JOHANNESBURG – South Africa’s tough macroeconomic environment will likely persist through 2015, making it difficult for small and medium-sized enterprises (SMEs) to stay afloat and flourish.

The threat in the economy for starters lies in weakening of the rand, which according to head of Sanlam business market Jannie Rossouw, is currently undervalued against the major currencies.

More threatening to South Africa’s growth, expected to be less than 2% in 2014, is the country’s political and labour stability.

Rossouw, speaking to Moneyweb on the sidelines at the Sanlam and Business Partners entrepreneur of the year awards on Wednesday, says the failure to contain labour and political instability will send out the wrong message to global investors.

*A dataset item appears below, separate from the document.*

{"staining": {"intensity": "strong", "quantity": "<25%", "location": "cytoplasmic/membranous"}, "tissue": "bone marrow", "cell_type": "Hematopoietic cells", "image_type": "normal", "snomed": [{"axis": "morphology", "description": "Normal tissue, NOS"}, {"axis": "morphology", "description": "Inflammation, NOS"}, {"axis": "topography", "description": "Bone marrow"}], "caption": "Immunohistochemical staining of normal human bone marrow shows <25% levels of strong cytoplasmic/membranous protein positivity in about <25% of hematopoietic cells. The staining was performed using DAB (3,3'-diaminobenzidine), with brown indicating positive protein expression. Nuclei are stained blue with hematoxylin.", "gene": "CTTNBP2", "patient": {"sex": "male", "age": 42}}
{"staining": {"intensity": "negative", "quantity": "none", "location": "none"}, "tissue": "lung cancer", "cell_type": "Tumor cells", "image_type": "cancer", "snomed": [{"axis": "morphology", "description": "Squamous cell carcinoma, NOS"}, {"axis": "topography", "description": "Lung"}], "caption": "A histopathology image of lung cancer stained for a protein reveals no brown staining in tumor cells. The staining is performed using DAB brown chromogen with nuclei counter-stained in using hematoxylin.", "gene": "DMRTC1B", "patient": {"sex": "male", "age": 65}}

“What we need in difficult economic times is to send out the right stable message about the South African economy,” he says.

Another problem is the labour legislation in South Africa relating to hiring, bargaining, remuneration and the process of dismissing employees is “cumbersome” to small business.

“We have to keep labour costs intact. The spiralling labour costs is also a threat to building a stable economy, which would require small businesses to down size and by doing that you are destroying jobs and not creating jobs,” Rossouw adds.

And by not creating Jobs, South Africa will have a pool of unemployed individuals who are not participating in the economy beyond the 25.5% unemployment rate recorded by Statistics South Africa (Q2: 2014).

Not only will South Africa face increasing unemployment but on a consumer front, high inflation (July: 6.3%) which has surpassed the Reserve Bank’s 3-6% target band. Inflation, Rossouw says, will likely hit consumers and if this economic trend remains resilient together with high consumer indebtedness, SMEs might be in for tough times.

“A lot of economic things have a secondary spin offs making difficult for business owners. The most important thing is to attract clients who are going to afford what they (SMEs) sell,” says Rossouw.

There has been more heightened awareness of SMEs and their potential create jobs. The National Development Plan (NDP), South Africa’s policy road map, targets skills development through mass infrastructure roll-out.

The policy also earmarks an annual average 5% GDP growth, which should be realised by 2030. For those skills and jobs to materialise, the NDP makes special mention of SMEs to create jobs.

“We know the value and role of SMEs to create jobs in South Africa. We have an exclusive focus on SMEs, as they are the cornerstone of most economies around the world,” Business Partners managing director Nazeem Martin explains.

“Entrepreneurs see problems and solve them. They want to generate wealth for themselves [and] for others, while growing the economy,” he adds.

Batten down the hatches

With the tough macroeconomic picture ahead, enterprises can prepare themselves for 2015.

Rossouw says SMEs should go back to basics by being diligent in procuring new opportunities in the market. In company operations, SMEs need to manage their cash flow to insulate themselves from external economic headwinds. This involves managing the debt of the business.

“When you attract new opportunities and projects for your business, try to keep costs of the business as low as possible…. Even in a bad economy there are still opportunities because you have consumers in the economy,” he advises.

Furthermore, enterprises need to be niche players, as they cannot at times compete with big players. “You need to find a niche which is not possible for them (big competitors) to pursue, because you are agile and small and you can focus on making a success of opportunities.”

The start of the new year, will also see the Ministry of Small Business Development in full swing, mandated to offer support to SMEs. Rossouw says the ministry headed by Lindiwe Zulu is “long overdue and there is a huge expectation to deliver.”

“The intention of the ministry is a step in the right direction. Are they going to get it right? I hope so. It’s going to be a long process; it’s not going to change overnight. But I do think the right intent is there. If the intent is there, the funding is there and ability to deliver is there.”